Beragam Produk Warga Binaan Lapas Mojokerto Ditampilkan Dalam Bazar Ramadan

Beragam Produk Warga Binaan Lapas Mojokerto Ditampilkan Dalam Bazar Ramadan

Bazar Ramadan menampilkan produk WBP di Lapas Kelas IIB Mojokerto. -Foto : dok. Lapas Kelas IIB Mojokerto-

Mojokerto, Diswaymojokerto.id - Selama bulan suci Ramadan, Lembaga pemasyarakatan (Lapas) Kelas IIB Mojokerto menggelar bazar Ramadan. Kegiatan tersebut menghadirkan beragam produk karya warga binaan. 

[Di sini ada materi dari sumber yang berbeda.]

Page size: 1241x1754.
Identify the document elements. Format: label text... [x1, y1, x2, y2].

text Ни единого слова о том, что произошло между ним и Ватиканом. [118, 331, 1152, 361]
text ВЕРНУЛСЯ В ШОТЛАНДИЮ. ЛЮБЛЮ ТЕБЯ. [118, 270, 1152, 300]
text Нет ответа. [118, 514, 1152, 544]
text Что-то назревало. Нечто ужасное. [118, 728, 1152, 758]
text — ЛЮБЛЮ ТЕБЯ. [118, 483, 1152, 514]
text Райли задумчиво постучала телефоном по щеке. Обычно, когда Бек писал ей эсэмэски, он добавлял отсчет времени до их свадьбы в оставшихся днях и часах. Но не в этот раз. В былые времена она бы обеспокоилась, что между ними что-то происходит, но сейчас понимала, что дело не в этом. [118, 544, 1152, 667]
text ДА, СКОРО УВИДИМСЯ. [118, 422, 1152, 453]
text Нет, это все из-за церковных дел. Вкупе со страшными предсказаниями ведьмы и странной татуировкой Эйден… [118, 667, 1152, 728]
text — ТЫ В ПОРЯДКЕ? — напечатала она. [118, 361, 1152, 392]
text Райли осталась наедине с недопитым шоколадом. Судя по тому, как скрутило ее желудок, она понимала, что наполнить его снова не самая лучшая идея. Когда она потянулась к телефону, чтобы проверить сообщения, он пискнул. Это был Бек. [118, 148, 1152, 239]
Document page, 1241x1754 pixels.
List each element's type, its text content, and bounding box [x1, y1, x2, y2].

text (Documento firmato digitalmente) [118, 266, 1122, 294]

Produk warga binaan yang dihadirkan beraneka ragam mulai dari makanan, minuman, hingga  kerajinan tangan. Suasana semakin semarak dengan adanya live musik yang menghibur, menciptakan nuansa Ramadan yang hangat dan penuh kebersamaan di dalam lingkungan lapas.

Berbagai menu takjil dan gorengan turut dijajakan dalam bazar tersebut, menjadi daya tarik tersendiri menjelang waktu berbuka puasa. Antusiasme tampak dari para pegawai dan warga binaan yang berpartisipasi dengan tertib dan penuh semangat.

Kepala Lapas Kelas IIB Mojokerto, Rudi Kristiawan mengatakan, bazar Ramadan menjadi bagian dari komitmen dalam mendukung program pemerintah sekaligus mendorong produktivitas warga binaan. 


Beragam Produk Warga Binaan Lapas Mojokerto Ditampilkan Dalam Bazar Ramadan-Foto : dok. Lapas Kelas IIB Mojokerto-

“Bazar ini menjadi wadah bagi warga binaan untuk belajar memasarkan produk, melatih kepercayaan diri, dan menumbuhkan jiwa kewirausahaan,” ujarnya, Senin, 23 Februari 2026. 

Ia menambahkan, pembinaan kemandirian harus memberikan manfaat berkelanjutan. “Kami berharap keterampilan yang diasah selama di dalam lapas dapat menjadi bekal saat mereka kembali ke masyarakat,” tegasnya.

Salah satu Warga Binaan mengaku bangga dapat terlibat dalam kegiatan tersebut. “Kami senang bisa ikut berjualan dan menampilkan hasil karya sendiri. Adanya live musik juga membuat suasana lebih semangat dan kebersamaan terasa kuat,” pungkasnya. 

BACA JUGA:Simposium Pelajar Harlah ke-72 IPNU dan ke-71 IPPNU, Tegaskan Peran Pelajar NU sebagai Kompas Peradaban

BACA JUGA:Tembok Penahan Tanah Ambrol di Pacet Mojokerto Akibat Hujan Deras, Material Longsor Tutupi Sungai

Kegiatan ini sejalan dengan 15 Program Aksi Kemenimipas, khususnya pada poin 10 yaitu pemasaran produk hasil karya Warga Binaan melalui koperasi dan Usaha Mikro, Kecil, dan Menengah (UMKM). Melalui bazar ini, hasil pembinaan kemandirian tidak hanya menjadi sarana pelatihan, tetapi juga memiliki nilai ekonomi yang nyata.